We are looking for an experienced and ambitious person who is not afraid to ask critical questions and who constantly strives for improvement.

In addition, we would like you to have:

• A bachelor's degree in cybersecurity, information technology, computer science, or an equivalent
• A minimum of three years of experience in cybersecurity (including security operations)
• Experience in data analysis from OT devices for anomalies and misconfiguration
• Experience in analyzing attack activity, malware and suspicious activity and also taking appropriate actions required,
• Experience and familiarity working in various SIEM solutions, more specifically Splunk Enterprise Security, monitoring, incident response and the like,
• Experience in coordinating incident response and the like within IT&OT environments.
• Experience with SOAR solutions is beneficial,
• Experience with Endpoint Detection and Response tools (EDR) and with Intrusion Detection System/Intrusion Prevention System (IDS/IPS)
• Good understanding and knowledge of frameworks and standards such as MITRE ATT&CK Framework, NIST, ISO 27001/2, IEC 62443
• Strong analytical thinking and ability to solve complex problems in the cybersecurity domain
• Excellent written and oral communication skills, excellent interpersonal skills and ability to interact with employees at all levels
• Experience in developing new and implementing detection rules (use-cases) in SIEM tools

Further information

In addition to being involved in shaping the smart energy society of the future, we offer you a developing and varied work with many contact surfaces. For us at Vattenfall, it is important that work and private life have a good balance, which is why we offer flexibility in work and the opportunity to work from home if needed. We also have a lot of other employee benefits such as reduced working hours, favorable occupational pension agreements, parental leave allowance and more. Read more about our benefits here.

Location

Stockholm, Gothenburg

For more information about the position itself, please contact the recruiting manager Joel Franzén, joel.franzen@vattenfall.com. For questions about the recruitment process, please contact recruiter Julia Norberg, julia.norberg@vattenfall.com.
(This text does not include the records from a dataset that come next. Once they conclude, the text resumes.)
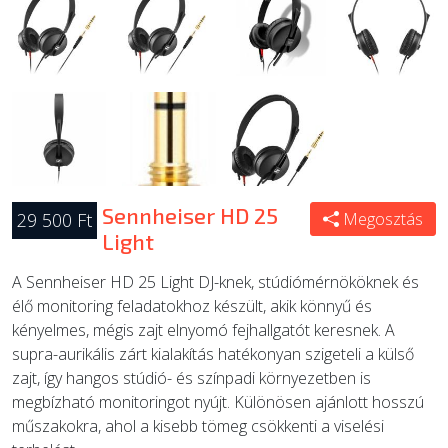
Sennheiser HD 25
29 500 Ft
Megosztás
Light
A Sennheiser HD 25 Light DJ-knek, stúdiómérnököknek és
élő monitoring feladatokhoz készült, akik könnyű és
kényelmes, mégis zajt elnyomó fejhallgatót keresnek. A
supra-aurikális zárt kialakítás hatékonyan szigeteli a külső
zajt, így hangos stúdió- és színpadi környezetben is
megbízható monitoringot nyújt. Különösen ajánlott hosszú
műszakokra, ahol a kisebb tömeg csökkenti a viselési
Union representatives via Vattenfall's switchboard, 08 739 50 00. Akademikerna (SACO) - Sofi Wadström and Silvija Vatkovic, Ledarna - Christer Gustafsson, SEKO - Juha Siipilehto, Unionen - Inger Strandberg

Please send your application no later than 1-12-2024. Selection and interviews will take place after the application deadline. We only accept applications via our website.

We are convinced that diversity contributes to building a more profitable and appealing company and strive to be good role models when it comes to diversity. Vattenfall works actively to ensure that all employees have the same opportunities and rights regardless of age, ethnic or cultural background, gender, religion/belief, sexual orientation or disability. Read more about how we work with diversity and inclusion here.

Because the safety of Vattenfall and its employees is paramount, we will carry out a pre-employment screening prior to each hire. These checks are based on your role that you will fill within Vattenfall.

Vattenfall is part of Sweden's critical infrastructure, thus many of our services are classified. If this position is security classified, a security clearance will be carried out before employment, in accordance with the Security Protection Act.

We look forward to your application!